Joe agreed China has loads of talented technologists. The skills are there. What’s missing is the entrepreneurial freedom we enjoy here in the US. In the US you can start a successful company, exit, and then use your profits to do it again. That’s difficult in China and becoming more so under Xi Jinping.

We wrapped Joe’s interview with perhaps the most important question. Will AI replace the need for humans? Are we reaching the “singularity” Ray Kurzweil talks about? Where will we be 15 or 20 years from now? Joe’s answer:

“It reminds me of the Dune science fiction as well, where they had to go on a jihad against all the thinking machines because it was too scary. They were going to break things or take over. I think it's very hard to know what's going to happen 15 or 20 or 30 years out. This is not a worry for me in the next decade. I think when it does become a worry, we're going to understand better what the danger is and how to confront it.

“It's not just about the singular human mind, it's about it being better than groups of people too and coordinating. So, when is the AI better than everyone at OpenAI itself at designing AI? That's really a singularity question, right? When is AI itself actually better at furthering its own improvement than the people and how does it accelerate? What does that look like?

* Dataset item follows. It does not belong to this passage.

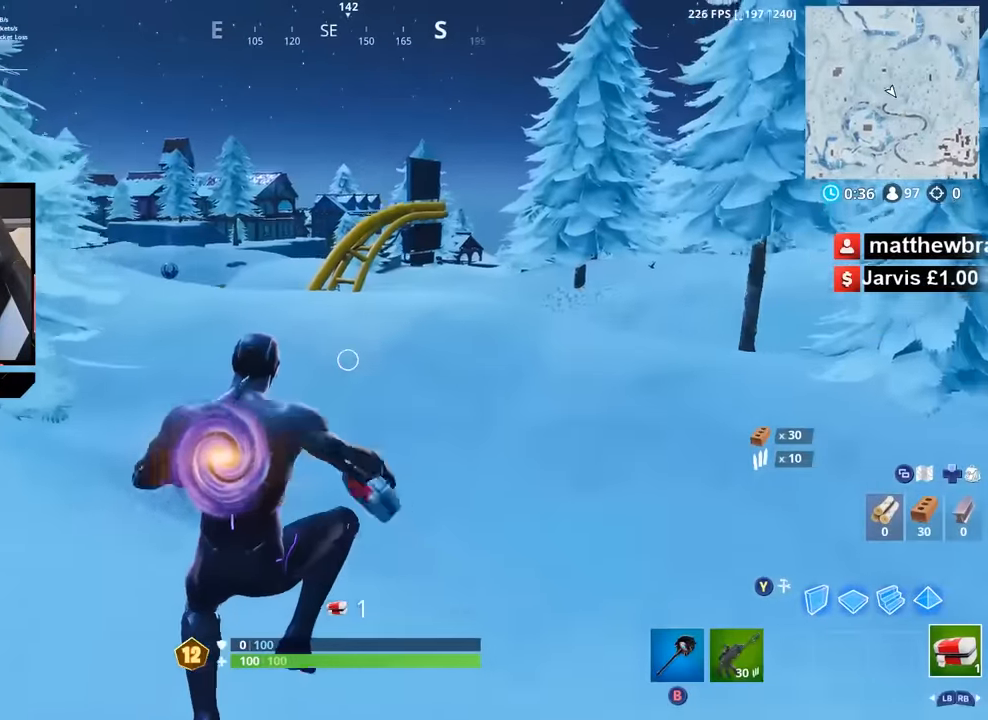
{"dt_ms": 500, "buttons": [], "left_stick": "up-right", "right_stick": "center", "button_events": [[383, "R1", "down"], [466, "R1", "up"]]}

“And I think a lot of people who are in the field think there's a good chance it gets there in 15 years, and it's a possibility. My bias, John, is the world doesn't go in these singularity exponentials very often. I think the world moves in S's. I think things change quickly and then they level off for quite a while, and they change quickly, and they level off for quite a while. My guess is that God didn't build quite as simple of a universe as some of these computer scientists think and that there might be multiple more S's still to go.

“So I'm not as nervous about it, but I do admit this is a real issue to think about for 20 years ahead.”

I like Joe’s description of progress as an S-curve. The sharp ascents give way to longer periods of relative stability. We’ve seen that in many different technologies and I suspect AI will be similar. We will have time to muddle through the problems.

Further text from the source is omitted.